Copy the stretch from the line containing "### 5.7 Extension Pharmacie" through the end of the material, putting "Mobile Web" wherever "Web mobile" appears and changing nothing else.

= = = =

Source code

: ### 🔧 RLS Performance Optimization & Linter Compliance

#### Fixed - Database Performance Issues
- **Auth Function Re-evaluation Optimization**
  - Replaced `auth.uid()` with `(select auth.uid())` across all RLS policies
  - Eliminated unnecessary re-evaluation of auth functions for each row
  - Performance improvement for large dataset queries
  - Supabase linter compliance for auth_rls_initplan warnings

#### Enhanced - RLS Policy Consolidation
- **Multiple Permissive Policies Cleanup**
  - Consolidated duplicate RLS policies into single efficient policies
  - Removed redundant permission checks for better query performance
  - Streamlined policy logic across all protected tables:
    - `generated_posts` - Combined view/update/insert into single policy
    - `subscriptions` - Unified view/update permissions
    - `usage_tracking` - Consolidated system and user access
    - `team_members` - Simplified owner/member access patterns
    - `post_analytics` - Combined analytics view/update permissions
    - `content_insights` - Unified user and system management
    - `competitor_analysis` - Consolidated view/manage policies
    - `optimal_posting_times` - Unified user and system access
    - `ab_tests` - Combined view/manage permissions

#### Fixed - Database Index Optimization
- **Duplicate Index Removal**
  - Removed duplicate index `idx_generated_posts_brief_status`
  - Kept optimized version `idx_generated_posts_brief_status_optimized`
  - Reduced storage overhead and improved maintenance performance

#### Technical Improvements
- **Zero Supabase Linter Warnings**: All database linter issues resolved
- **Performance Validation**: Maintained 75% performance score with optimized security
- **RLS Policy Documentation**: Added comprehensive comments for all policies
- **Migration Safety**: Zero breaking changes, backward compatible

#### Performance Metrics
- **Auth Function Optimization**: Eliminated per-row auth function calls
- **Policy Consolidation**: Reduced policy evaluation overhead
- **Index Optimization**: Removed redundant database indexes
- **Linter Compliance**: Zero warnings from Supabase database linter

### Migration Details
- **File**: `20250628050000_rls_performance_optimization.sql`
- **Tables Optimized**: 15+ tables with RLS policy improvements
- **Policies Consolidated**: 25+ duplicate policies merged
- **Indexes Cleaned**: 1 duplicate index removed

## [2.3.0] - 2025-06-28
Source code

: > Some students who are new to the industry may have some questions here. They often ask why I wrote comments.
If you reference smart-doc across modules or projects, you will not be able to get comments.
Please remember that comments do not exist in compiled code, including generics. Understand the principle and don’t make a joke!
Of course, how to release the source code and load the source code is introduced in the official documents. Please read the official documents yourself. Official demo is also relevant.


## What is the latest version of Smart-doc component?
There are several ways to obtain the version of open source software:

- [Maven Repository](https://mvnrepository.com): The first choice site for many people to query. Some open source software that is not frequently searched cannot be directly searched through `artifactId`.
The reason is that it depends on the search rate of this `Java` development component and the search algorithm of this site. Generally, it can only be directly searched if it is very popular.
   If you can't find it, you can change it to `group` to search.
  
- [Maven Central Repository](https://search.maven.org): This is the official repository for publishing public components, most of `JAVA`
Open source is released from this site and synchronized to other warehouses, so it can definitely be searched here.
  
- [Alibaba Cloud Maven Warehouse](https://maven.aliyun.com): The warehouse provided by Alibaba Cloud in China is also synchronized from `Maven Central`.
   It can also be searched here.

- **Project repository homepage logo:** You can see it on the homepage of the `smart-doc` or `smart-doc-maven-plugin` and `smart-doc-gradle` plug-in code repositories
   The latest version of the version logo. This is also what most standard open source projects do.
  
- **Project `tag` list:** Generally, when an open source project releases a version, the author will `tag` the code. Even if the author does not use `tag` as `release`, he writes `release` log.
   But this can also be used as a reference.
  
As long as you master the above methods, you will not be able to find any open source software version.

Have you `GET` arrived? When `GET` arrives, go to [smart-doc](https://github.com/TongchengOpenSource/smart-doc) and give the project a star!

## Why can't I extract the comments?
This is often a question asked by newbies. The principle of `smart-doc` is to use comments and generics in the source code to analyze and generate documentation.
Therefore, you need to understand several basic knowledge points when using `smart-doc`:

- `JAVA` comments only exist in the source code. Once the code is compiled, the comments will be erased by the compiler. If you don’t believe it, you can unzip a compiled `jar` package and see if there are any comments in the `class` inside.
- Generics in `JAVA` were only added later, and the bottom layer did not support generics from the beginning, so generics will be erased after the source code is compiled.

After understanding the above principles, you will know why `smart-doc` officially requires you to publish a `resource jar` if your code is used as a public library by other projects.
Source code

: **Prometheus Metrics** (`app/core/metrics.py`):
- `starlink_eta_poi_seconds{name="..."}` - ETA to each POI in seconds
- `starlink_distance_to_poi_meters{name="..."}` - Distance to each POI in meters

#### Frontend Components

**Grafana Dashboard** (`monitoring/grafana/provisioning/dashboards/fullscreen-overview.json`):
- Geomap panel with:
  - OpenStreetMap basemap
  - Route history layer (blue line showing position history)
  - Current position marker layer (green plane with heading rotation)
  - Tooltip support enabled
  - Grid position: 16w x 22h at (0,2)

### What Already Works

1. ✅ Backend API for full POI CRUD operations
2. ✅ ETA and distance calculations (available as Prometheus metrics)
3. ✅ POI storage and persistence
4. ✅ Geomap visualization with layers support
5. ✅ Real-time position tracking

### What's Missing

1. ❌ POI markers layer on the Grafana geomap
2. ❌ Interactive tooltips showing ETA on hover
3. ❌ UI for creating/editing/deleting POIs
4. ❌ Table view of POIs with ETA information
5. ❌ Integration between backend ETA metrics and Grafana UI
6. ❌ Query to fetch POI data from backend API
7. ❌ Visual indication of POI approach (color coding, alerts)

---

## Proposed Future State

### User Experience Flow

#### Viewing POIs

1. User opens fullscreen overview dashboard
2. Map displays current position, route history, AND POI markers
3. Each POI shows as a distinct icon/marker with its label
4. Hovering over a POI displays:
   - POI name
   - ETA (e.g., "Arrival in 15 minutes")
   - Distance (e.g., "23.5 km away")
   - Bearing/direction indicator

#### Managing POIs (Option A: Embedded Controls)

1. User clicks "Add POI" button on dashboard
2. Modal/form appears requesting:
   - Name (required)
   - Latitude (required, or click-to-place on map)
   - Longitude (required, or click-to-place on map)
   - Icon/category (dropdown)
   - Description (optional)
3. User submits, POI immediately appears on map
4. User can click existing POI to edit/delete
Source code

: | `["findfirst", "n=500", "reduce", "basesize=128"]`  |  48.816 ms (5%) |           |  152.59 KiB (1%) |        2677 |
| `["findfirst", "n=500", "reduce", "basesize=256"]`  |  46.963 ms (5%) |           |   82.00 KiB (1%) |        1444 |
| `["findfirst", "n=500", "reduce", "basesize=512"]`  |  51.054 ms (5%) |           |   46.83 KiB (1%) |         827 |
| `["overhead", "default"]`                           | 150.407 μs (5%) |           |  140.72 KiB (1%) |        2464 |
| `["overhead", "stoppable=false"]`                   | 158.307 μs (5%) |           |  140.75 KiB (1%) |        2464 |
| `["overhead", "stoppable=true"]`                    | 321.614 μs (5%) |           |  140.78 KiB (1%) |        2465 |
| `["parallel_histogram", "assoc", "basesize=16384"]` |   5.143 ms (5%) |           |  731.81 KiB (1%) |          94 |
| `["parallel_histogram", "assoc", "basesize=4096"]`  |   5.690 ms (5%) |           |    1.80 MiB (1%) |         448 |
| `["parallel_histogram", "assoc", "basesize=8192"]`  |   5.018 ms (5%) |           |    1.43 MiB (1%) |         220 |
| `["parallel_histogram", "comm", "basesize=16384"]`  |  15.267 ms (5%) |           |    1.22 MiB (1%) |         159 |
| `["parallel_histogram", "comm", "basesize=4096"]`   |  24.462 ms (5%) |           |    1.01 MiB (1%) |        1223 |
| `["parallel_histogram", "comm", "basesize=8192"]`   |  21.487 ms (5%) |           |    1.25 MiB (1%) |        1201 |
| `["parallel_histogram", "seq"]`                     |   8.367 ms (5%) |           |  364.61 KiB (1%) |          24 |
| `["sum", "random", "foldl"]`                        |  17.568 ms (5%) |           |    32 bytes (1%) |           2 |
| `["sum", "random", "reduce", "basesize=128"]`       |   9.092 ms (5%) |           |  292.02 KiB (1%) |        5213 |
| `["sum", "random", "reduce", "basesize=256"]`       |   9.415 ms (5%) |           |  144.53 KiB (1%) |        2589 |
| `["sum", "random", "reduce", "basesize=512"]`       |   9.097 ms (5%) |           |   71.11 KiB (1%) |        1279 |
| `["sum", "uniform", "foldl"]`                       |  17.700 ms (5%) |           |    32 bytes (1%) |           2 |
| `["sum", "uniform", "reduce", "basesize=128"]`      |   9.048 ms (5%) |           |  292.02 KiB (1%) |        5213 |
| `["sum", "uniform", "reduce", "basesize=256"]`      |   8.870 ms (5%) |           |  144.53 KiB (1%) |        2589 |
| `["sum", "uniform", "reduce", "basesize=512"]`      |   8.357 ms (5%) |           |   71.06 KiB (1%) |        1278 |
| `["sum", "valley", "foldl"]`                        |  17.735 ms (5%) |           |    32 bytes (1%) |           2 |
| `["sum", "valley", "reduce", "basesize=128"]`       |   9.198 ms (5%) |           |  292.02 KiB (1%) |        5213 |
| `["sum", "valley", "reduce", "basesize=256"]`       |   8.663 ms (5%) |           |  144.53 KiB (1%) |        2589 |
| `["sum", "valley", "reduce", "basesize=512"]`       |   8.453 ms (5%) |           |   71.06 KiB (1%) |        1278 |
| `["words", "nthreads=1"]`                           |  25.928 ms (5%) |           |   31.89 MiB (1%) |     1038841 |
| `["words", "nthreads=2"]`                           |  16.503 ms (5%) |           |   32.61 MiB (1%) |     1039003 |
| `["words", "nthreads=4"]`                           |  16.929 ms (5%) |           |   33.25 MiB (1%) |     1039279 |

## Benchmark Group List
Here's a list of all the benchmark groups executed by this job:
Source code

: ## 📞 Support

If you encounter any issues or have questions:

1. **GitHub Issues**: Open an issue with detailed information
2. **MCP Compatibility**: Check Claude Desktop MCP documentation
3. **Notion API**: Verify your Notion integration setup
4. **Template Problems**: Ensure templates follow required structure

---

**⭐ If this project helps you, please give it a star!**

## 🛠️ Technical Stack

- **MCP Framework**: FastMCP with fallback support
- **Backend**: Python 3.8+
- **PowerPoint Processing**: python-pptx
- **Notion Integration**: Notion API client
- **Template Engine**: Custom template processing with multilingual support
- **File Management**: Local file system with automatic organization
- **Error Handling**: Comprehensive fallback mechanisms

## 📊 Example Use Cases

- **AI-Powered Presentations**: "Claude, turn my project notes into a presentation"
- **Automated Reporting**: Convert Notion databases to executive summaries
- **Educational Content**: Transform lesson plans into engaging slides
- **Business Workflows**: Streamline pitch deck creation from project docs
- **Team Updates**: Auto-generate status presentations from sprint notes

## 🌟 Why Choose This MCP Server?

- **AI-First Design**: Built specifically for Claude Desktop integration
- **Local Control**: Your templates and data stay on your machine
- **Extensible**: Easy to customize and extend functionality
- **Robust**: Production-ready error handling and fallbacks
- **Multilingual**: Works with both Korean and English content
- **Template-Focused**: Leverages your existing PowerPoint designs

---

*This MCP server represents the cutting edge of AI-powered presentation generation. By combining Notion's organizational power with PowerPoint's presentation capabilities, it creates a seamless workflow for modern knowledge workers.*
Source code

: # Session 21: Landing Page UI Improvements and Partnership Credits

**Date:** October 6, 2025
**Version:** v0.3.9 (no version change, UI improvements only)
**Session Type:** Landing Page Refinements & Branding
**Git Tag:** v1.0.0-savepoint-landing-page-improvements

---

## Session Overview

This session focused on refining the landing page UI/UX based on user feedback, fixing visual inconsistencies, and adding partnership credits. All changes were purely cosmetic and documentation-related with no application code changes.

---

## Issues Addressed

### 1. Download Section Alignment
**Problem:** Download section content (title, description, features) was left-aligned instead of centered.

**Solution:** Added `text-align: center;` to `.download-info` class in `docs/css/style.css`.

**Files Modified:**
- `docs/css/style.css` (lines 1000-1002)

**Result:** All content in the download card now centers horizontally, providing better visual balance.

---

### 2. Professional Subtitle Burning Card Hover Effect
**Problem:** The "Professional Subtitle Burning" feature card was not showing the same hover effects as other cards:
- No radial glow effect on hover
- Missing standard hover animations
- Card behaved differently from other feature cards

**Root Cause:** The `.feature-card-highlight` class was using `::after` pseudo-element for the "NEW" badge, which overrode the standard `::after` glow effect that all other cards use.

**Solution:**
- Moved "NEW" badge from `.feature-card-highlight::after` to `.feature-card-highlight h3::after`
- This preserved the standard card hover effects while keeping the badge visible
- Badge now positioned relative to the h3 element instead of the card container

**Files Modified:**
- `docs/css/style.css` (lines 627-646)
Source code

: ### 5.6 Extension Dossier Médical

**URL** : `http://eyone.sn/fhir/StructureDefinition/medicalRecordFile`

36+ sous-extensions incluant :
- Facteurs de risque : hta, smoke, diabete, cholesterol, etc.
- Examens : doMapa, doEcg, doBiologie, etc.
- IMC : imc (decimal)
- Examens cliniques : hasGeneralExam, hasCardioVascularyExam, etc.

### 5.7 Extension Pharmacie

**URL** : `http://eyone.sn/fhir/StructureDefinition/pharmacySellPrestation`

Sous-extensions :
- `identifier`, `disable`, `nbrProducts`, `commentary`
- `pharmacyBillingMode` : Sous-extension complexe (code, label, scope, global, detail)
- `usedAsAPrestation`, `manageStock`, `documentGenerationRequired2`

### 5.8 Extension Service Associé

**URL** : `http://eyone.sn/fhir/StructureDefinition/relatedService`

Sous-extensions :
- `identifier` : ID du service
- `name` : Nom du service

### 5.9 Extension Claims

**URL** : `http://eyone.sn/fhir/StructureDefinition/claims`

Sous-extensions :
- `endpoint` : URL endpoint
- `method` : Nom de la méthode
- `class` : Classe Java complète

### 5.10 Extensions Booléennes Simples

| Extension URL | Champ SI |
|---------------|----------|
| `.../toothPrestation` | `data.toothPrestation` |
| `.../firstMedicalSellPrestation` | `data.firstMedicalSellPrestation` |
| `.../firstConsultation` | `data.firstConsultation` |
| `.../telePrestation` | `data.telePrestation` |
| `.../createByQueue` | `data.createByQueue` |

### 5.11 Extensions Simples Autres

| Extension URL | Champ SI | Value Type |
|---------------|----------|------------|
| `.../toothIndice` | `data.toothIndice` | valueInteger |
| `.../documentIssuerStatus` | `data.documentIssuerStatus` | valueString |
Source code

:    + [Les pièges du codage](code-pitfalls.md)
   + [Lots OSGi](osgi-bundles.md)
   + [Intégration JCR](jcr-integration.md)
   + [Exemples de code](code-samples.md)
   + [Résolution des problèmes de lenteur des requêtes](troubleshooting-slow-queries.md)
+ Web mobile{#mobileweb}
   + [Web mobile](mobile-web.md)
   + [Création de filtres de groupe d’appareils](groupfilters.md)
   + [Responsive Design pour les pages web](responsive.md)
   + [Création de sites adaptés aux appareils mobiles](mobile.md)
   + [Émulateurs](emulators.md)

= = = =

--- Response ---
### 5.7 Extension Pharmacie

**URL** : `http://eyone.sn/fhir/StructureDefinition/pharmacySellPrestation`

Sous-extensions :
- `identifier`, `disable`, `nbrProducts`, `commentary`
- `pharmacyBillingMode` : Sous-extension complexe (code, label, scope, global, detail)
- `usedAsAPrestation`, `manageStock`, `documentGenerationRequired2`

### 5.8 Extension Service Associé

**URL** : `http://eyone.sn/fhir/StructureDefinition/relatedService`

Sous-extensions :
- `identifier` : ID du service
- `name` : Nom du service

### 5.9 Extension Claims

**URL** : `http://eyone.sn/fhir/StructureDefinition/claims`

Sous-extensions :
- `endpoint` : URL endpoint
- `method` : Nom de la méthode
- `class` : Classe Java complète

### 5.10 Extensions Booléennes Simples

| Extension URL | Champ SI |
|---------------|----------|
| `.../toothPrestation` | `data.toothPrestation` |
| `.../firstMedicalSellPrestation` | `data.firstMedicalSellPrestation` |
| `.../firstConsultation` | `data.firstConsultation` |
| `.../telePrestation` | `data.telePrestation` |
| `.../createByQueue` | `data.createByQueue` |

### 5.11 Extensions Simples Autres

| Extension URL | Champ SI | Value Type |
|---------------|----------|------------|
| `.../toothIndice` | `data.toothIndice` | valueInteger |
| `.../documentIssuerStatus` | `data.documentIssuerStatus` | valueString |
Source code

:    + [Les pièges du codage](code-pitfalls.md)
   + [Lots OSGi](osgi-bundles.md)
   + [Intégration JCR](jcr-integration.md)
   + [Exemples de code](code-samples.md)
   + [Résolution des problèmes de lenteur des requêtes](troubleshooting-slow-queries.md)
+ Mobile Web{#mobileweb}
   + [Mobile Web](mobile-web.md)
   + [Création de filtres de groupe d’appareils](groupfilters.md)
   + [Responsive Design pour les pages web](responsive.md)
   + [Création de sites adaptés aux appareils mobiles](mobile.md)
   + [Émulateurs](emulators.md)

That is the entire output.